The crankcase ventilation system is used to consume crankcase vapors in the combustion process instead of venting vapors to the atmosphere. Fresh air from the intake system is supplied to the crankcase and mixed with blow-by gases inside the crankcase. Blow-by gases rise to the top of the engine and are picked up into the oil separation chamber in the camshaft cover, where oil is separated from the gases. Blow-by gases are then passed to the intake manifold to be consumed by normal combustion, through a calibrated orifice inside of the camshaft cover.

Fresh air is brought into the engine through the positive crankcase ventilation (PCV) valve (4) as long as the crankcase is under vacuum. The primary control is through the PCV orifice (3) which meters the flow into intake manifold, at a rate depending on manifold vacuum. The PCV orifice is an integral part of the camshaft cover. Under certain operating conditions, the system is designed to allow excessive amounts of blow by gases to flow through the PCV valves (1 or 2) depending on if the engine is in boost mode or excessive crankcase pressure is detected and then routed into the intake system to be consumed by normal combustion.

Turbo Applications:

During normal operating conditions the PCV gases are routed using PCV valve (3) and the internal passage within the camshaft cover. When the Turbo is active, check valve (3) is closed and check valve (1) opens and PCV gases are routed back to the turbocharger to be consumed by normal combustion.
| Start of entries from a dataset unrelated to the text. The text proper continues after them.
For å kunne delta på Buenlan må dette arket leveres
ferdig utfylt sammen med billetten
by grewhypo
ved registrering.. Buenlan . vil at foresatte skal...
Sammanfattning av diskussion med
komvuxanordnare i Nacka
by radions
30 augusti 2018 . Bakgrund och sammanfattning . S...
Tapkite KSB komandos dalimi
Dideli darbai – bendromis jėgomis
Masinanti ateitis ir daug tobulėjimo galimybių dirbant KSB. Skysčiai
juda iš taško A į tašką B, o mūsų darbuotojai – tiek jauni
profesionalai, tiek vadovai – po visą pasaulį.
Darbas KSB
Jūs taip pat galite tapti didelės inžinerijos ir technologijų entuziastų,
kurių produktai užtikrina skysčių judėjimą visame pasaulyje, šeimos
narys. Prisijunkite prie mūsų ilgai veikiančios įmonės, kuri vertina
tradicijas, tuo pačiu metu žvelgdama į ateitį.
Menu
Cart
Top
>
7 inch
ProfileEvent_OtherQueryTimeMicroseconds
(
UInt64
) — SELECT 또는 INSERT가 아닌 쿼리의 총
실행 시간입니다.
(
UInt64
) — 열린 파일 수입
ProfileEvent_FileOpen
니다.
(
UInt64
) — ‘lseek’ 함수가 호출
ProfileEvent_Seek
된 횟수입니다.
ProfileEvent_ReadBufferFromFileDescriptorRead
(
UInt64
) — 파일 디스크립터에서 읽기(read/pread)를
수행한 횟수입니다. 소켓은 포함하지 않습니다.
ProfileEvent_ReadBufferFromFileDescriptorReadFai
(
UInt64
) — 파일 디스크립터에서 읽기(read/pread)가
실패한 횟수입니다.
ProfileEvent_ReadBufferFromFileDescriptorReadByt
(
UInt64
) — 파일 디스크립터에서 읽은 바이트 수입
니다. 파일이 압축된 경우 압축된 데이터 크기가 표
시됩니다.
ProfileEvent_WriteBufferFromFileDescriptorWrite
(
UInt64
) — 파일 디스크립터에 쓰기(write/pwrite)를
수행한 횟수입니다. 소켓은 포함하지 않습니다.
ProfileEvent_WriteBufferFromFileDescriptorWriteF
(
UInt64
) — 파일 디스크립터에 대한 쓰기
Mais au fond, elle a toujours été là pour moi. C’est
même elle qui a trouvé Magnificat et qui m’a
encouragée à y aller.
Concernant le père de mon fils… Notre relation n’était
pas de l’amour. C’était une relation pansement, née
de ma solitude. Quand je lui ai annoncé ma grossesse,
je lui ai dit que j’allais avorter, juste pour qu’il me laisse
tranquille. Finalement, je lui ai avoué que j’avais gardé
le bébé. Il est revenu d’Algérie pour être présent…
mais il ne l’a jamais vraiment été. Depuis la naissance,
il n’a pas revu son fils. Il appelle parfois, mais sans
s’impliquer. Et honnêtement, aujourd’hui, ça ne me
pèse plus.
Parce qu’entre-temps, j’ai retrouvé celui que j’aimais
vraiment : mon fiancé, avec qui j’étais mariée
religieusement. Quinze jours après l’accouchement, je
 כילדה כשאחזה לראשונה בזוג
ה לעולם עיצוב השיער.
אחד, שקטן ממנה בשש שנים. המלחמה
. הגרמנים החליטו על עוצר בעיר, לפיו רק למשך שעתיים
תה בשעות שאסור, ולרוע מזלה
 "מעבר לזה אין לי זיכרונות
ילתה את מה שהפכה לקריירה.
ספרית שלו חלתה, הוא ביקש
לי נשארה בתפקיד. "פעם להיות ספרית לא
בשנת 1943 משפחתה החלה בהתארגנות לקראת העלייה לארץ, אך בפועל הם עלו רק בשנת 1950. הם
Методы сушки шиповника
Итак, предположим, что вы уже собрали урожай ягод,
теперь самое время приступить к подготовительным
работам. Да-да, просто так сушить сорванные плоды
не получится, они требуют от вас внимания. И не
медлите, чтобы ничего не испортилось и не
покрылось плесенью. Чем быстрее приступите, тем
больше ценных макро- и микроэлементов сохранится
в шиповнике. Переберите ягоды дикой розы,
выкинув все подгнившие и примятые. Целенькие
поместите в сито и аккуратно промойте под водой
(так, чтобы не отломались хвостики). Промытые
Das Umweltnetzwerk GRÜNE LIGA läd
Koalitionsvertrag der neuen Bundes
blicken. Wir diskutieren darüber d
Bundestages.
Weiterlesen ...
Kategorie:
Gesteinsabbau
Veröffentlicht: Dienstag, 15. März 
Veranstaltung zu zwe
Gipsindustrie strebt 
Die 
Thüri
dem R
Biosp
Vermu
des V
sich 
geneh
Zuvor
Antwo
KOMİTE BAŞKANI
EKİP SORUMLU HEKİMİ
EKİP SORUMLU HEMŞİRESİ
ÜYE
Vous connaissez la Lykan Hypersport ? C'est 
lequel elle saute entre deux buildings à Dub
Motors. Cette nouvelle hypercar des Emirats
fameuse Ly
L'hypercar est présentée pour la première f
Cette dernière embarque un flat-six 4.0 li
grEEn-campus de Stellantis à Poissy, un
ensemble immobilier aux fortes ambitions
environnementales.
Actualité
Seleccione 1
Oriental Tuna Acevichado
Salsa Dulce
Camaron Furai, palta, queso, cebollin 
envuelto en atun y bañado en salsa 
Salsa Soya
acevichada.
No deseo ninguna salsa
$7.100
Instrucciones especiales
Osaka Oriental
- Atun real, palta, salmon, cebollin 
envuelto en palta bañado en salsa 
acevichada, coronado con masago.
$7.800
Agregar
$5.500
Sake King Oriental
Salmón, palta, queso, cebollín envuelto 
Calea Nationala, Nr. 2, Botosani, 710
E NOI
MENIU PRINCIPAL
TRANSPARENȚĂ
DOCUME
If the engine sees excessive positive crankcase pressure check valve (2) opens and the pressure is routed to the air inlet to be reintroduced into the engine.

Non-Turbo Applications:

During normal operating conditions the PCV gases are routed using check valve (3) and the internal passage within the camshaft cover. If the engine sees excessive positive crankcase pressure check valve (2) opens and the pressure is routed to the air inlet. Also for non-turbo applications check valve (1) does not exist.


In any application check valve (2) is only used if the engine sees excessive crankcase pressure."